赤ちゃんをうつ伏せにして骨盤辺りから足にかけてママの膝に乗せ、両手に体重が乗るようにして遊ぶ時間を作ってあげましょう。両手に体重が乗り、体をコントロールする感覚が出てくると体幹にスイッチが入り、前に進むための準備ができてきます。

「ずりバイをしないでハイハイしようとする子」「ずりバイはするのにハイハイをしない子」のリカバリー

・「ずりバイをしないでハイハイしようとする子」の原因は、家の床がコルクなど滑らない素材であることが多いです。滑らないため手足で突っ張り体を持ち上げることができてしまうので、ずりバイをしないまま立とうとしてしまうのです。適度にすべりやすい環境を整えてあげましょう。

・「ずりバイはするのにハイハイをしない子」の原因は、家の床がフローリングなど滑る素材であることが多いです。よく滑るということは、自由に快適に自分の好きなところに行かれるので、ハイハイをする必要がなく、「ハイハイへ移る理由が無い」ために起こります。その場合、つかまり立ちを始めた時に、立ち上がったあと、ハイハイや膝立ちで鍛えられる「しゃがむ」という動作ができないため、床に戻れなくて泣くという様子をよく見かけます。

このように床の素材が大きく影響する場合がありますので、ずりバイが順調で無い場合は環境を考えてあげることも大切です。「畳」が滑りすぎず、滑らなさすぎず、良いのかなと、たくさんのママの話から感じました。

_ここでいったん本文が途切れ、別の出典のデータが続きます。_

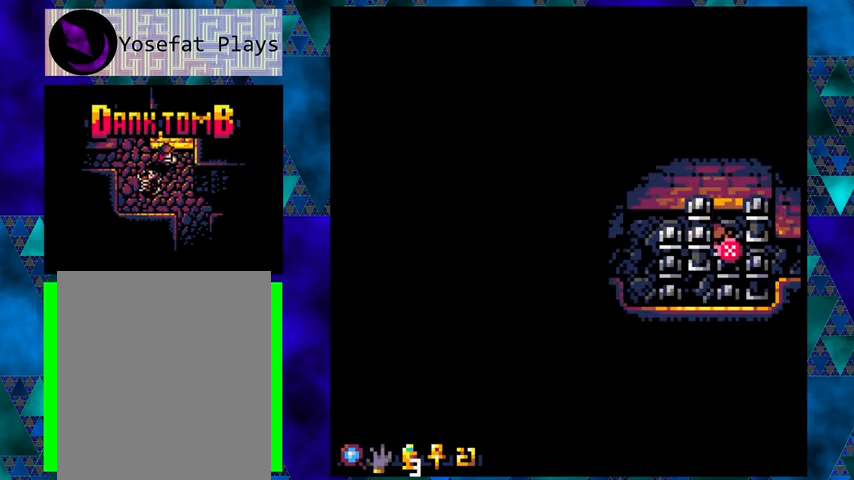
{"buttons": ["DPAD_UP"], "left_stick": "center", "events": [[133, "DPAD_DOWN", "up"], [267, "DPAD_UP", "down"]]}
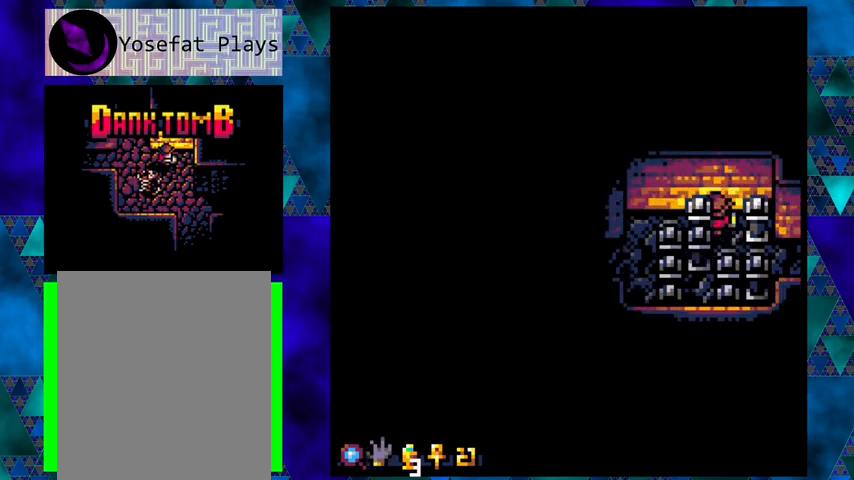
{"buttons": ["DPAD_LEFT"], "left_stick": "center", "events": [[100, "DPAD_LEFT", "down"], [133, "DPAD_UP", "up"], [267, "X", "down"], [433, "X", "up"]]}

「片方の足しか動かせていない子」「立ち上がった後の子」のリカバリー

・「片方の足しか動かせていない子」は動かせていない方の足を使う「神経」がつながっていないだけで、その動きが「できない」わけではありません。赤ちゃんの足をずりバイの動きのように優しく動かす体操を、ママが積極的にしてあげましょう。

その時にお腹が浮かないように優しくお尻を上から押さえて股関節から大きく膝を動かすイメージで体操します。また動かさない方の床の上、斜め下に赤ちゃんが触りたくなるようなものを置いて誘導してみましょう。すると、赤ちゃんは動かさない方の脇の下の筋肉を縮こませる動きで方向転換しようとします。

その時に動かしていなかった方の足の動きが必要になるので、赤ちゃんが自ら動かさない場合はママが補佐して「動かせるよ」と赤ちゃんの神経がつながるように手伝ってあげましょう。

・「立ち上がった後のリカバリー」は動画でも紹介している「ワニさん」の動きが基本ですが、「ほふく前進」のような動きをたくさんすることが大切です。ポイントはうつ伏せの体制の時に「股関節が横にたくさん動く」「手足が非対称に動く」「体を自由自在に好きな方向転換できる」です。

特に注目して欲しいのは「手足が非対称に動く」で、これは人間の基礎動作のローテーションの動きに深く関与しています。将来の「歩く」につながる他、体のひねりを利用するスポーツの「効率」に大きく影響していると感じます。
スポーツのクオリティにもつながるずりバイの動きを大切にしましょう。

まとめ

ずりバイが正しくできれば一安心、よっぽどのことがない限り、正しいハイハイ&おすわり、そして立ち上がりへとつながっていきます。ずりバイのクオリティが歩く動作を決めると言っても言い過ぎではないくらい大切!できていない場合はここでしっかりとリカバリーしておきましょう。